= Supplied text =
Speaker 1:Well, that's just the most asinine thing.
Speaker 2:So this is what I'm talking about. The line needs to be drawn. I'm not saying that we yell and scream at people. Maybe that's not the right approach and it just depends what you're called to do. But I do get this firing up of justice when I'm seeing some of these articles out there or just people just being wishy-washy on the whole thing. There needs to be a line in the sand. So I'm going to be a little more firm than you on this issue and say, no, the people are not evil per se, maybe. Maybe some of them are, but maybe their heart is in the right place, but they just don't know and they're confused. So let's not be mad at them, but let's be mad and war against the enemy. Who is trying to do this takeover in a sneaky, subtle way and say this needs to stop.

= What is expected =
In the transcript, what does Speaker 2 say to be mad at and war against, rather than at the people? The material after this point comes from a separate source.

= Record excerpts =

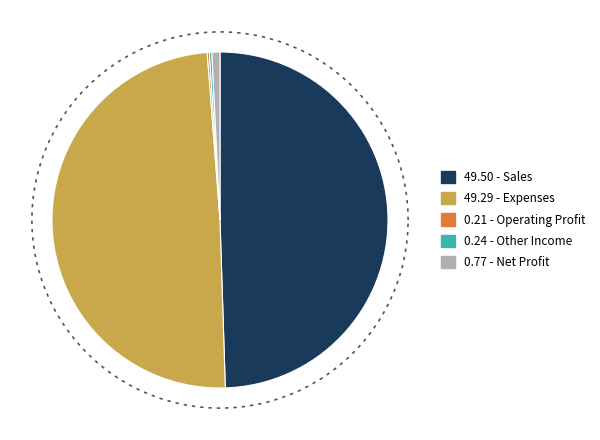

What is the largest slice in the pie chart?

Sales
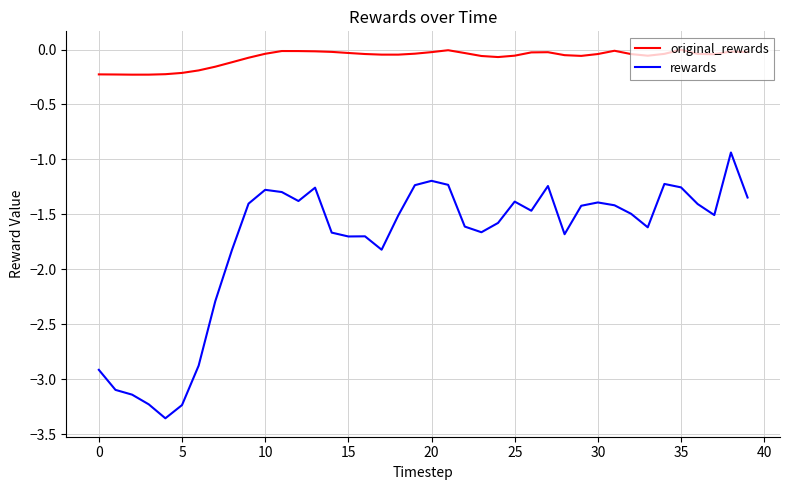

List the series in order of their peak value, highest first.

original_rewards, rewards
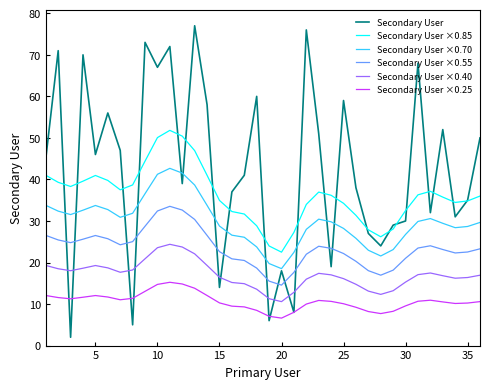

True or false: Secondary User ×0.25 and Secondary User ×0.55 cross at least once.

False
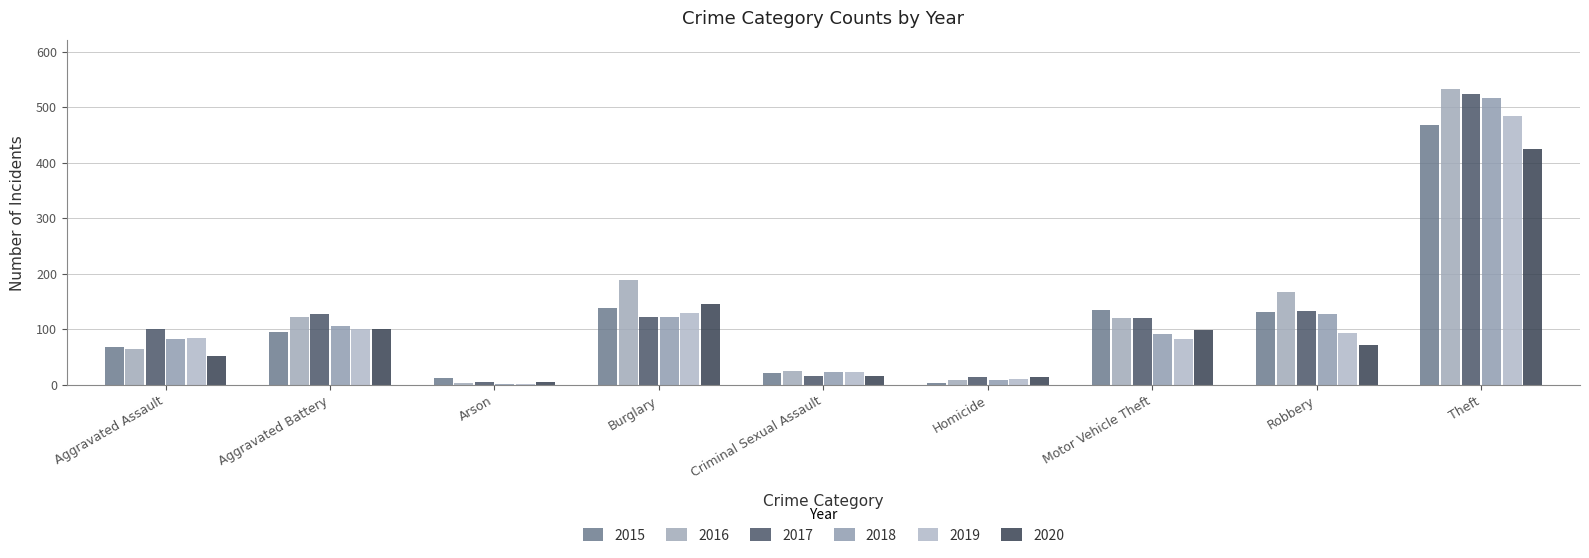

The 2020 series shows 108 at Robbery. True or false?

False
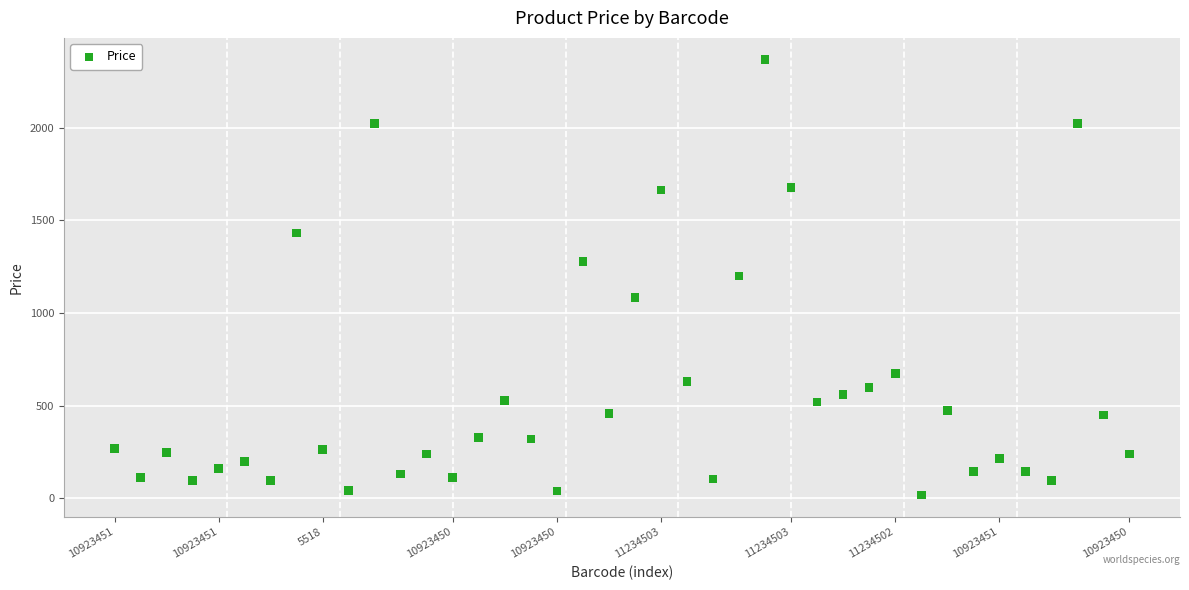

What is the range of Y values (max minus min)?

2350.0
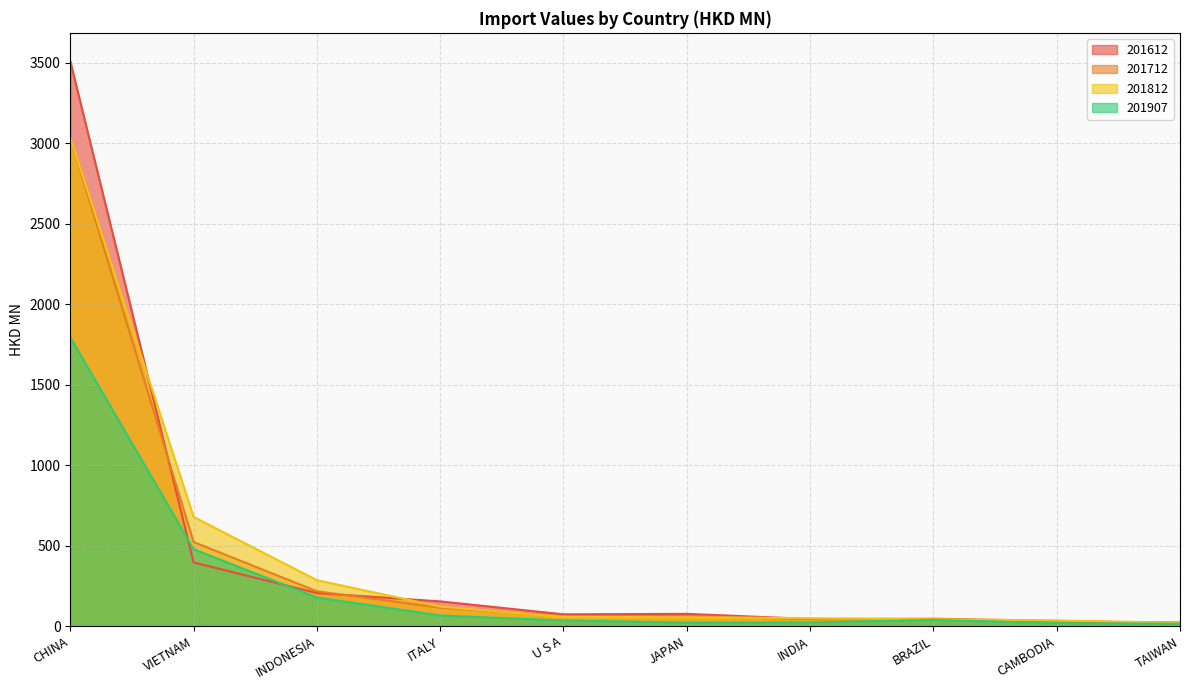

At which label is 201712 closest to 1525?

VIETNAM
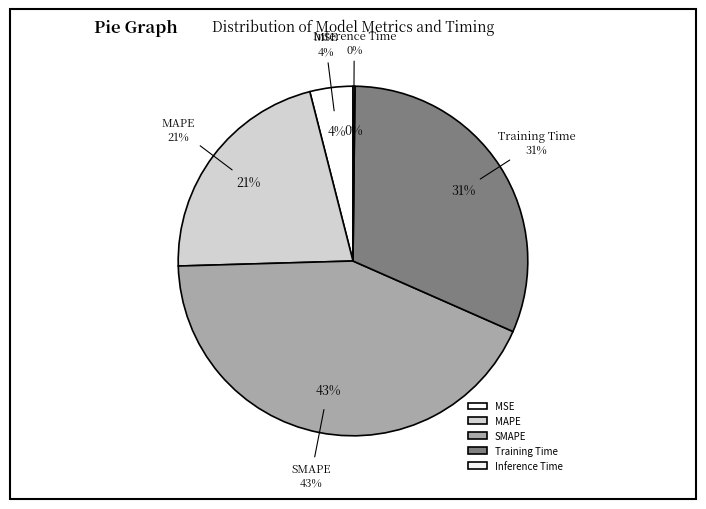

The MAPE slice represents 21% of the pie. True or false?

True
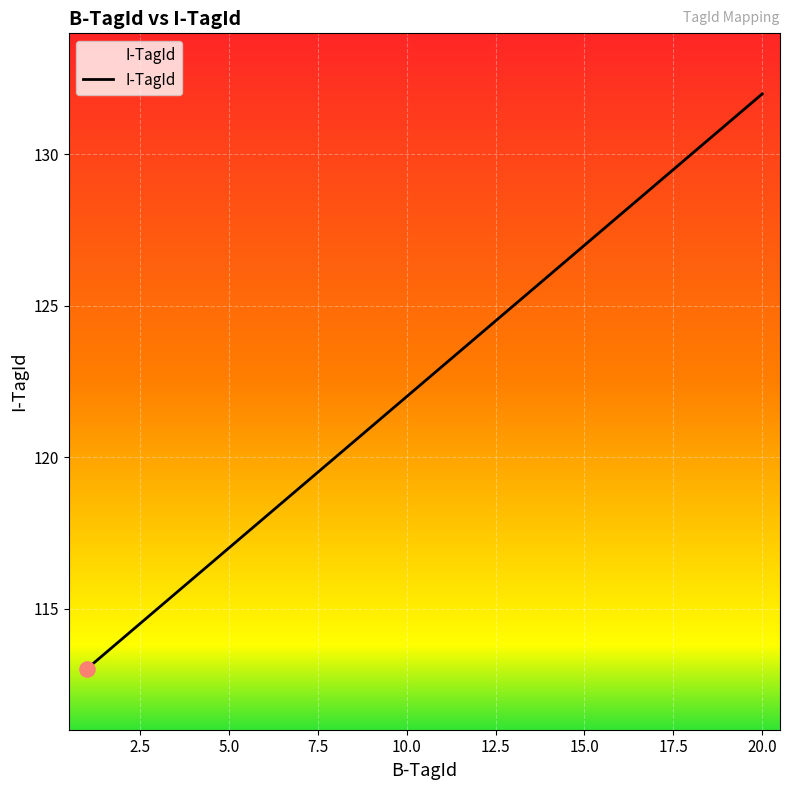

What is the difference between the maximum and minimum values?

19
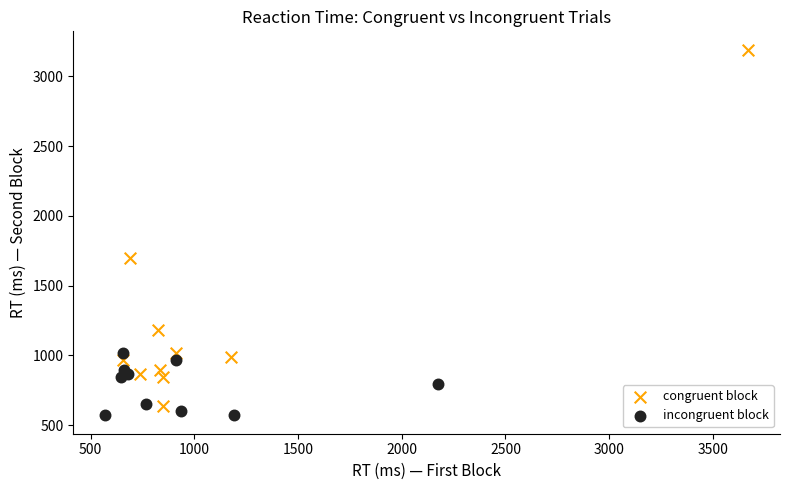

Which series reaches the maximum Y coordinate?

congruent block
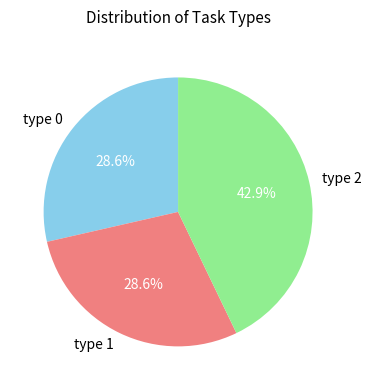

Combined, do type 1 and type 2 account for over 50%?

Yes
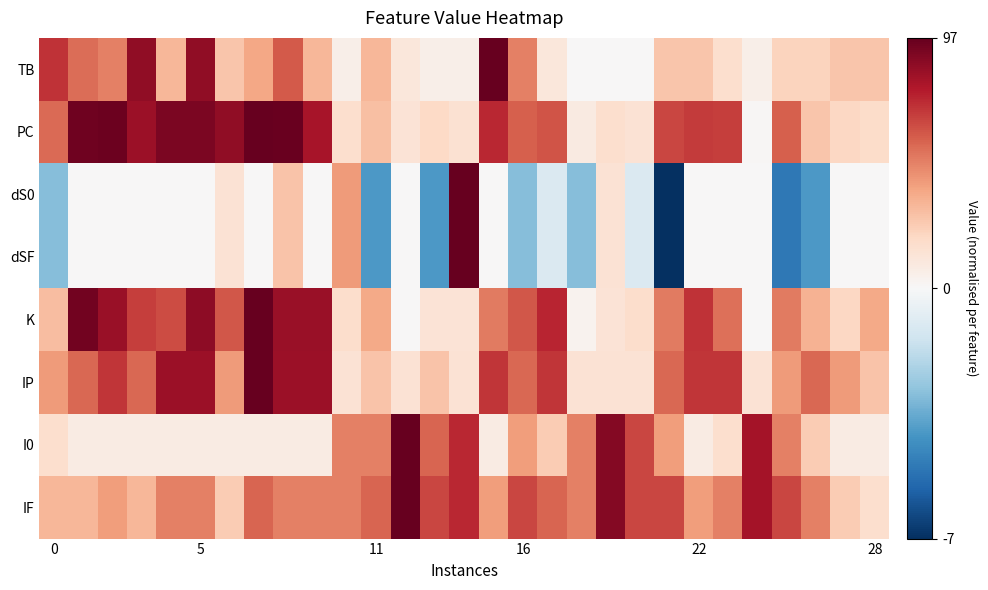

What is the maximum value shown in the chart?

1.0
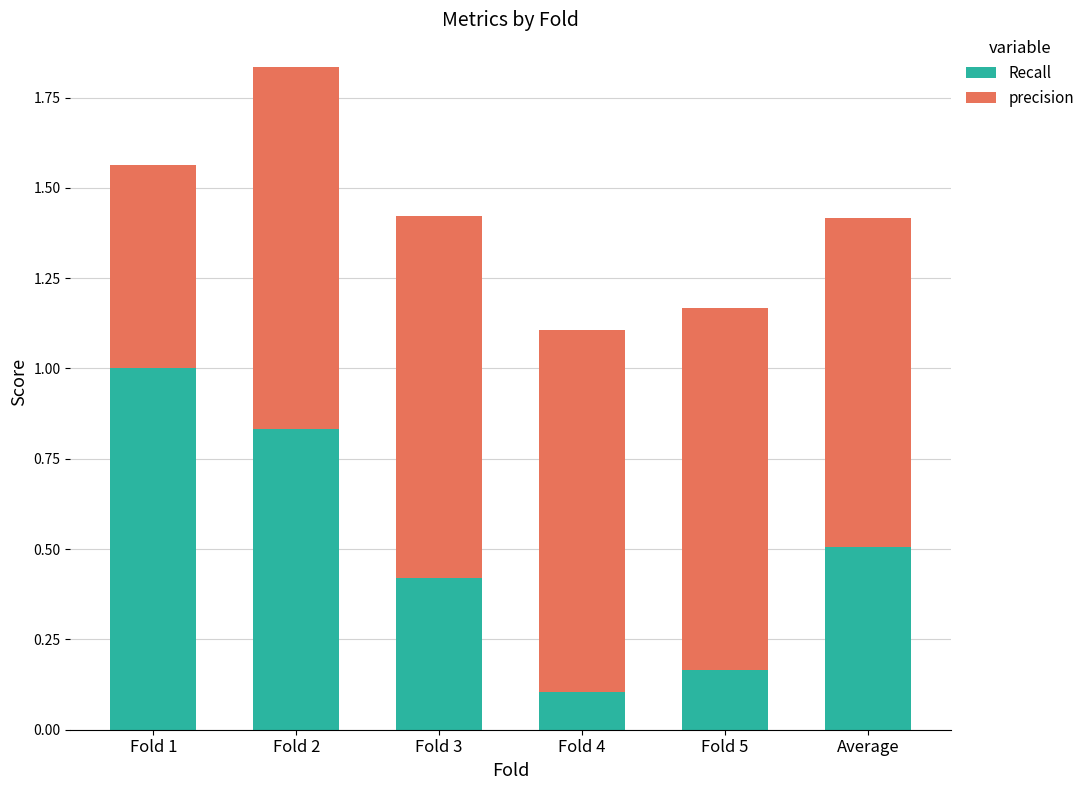

At which label does Recall reach its peak?

Fold 1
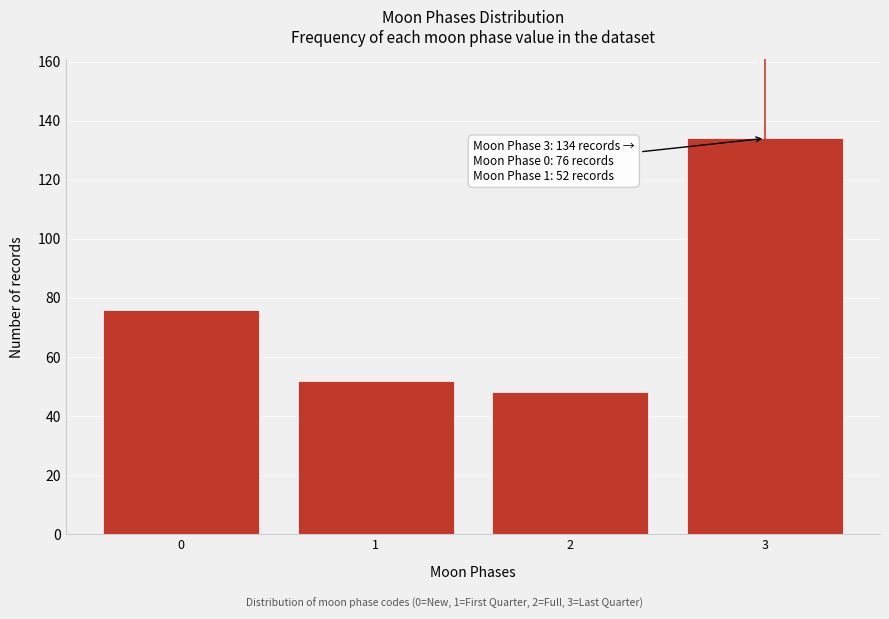

Reading left to right, list all the values displayed in this chart.

0=76	1=52	2=48	3=134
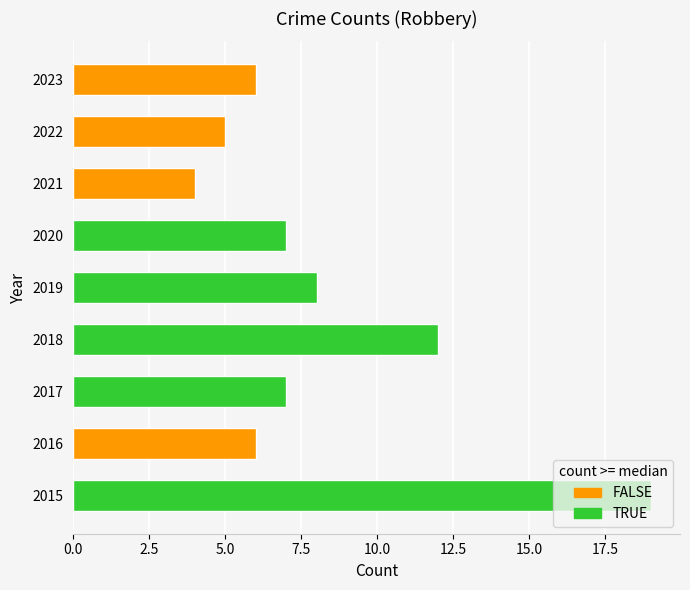

Between 2020 and 2019, which is larger?

2019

= Result =
The enemy, who is trying to carry out a takeover in a sneaky, subtle way.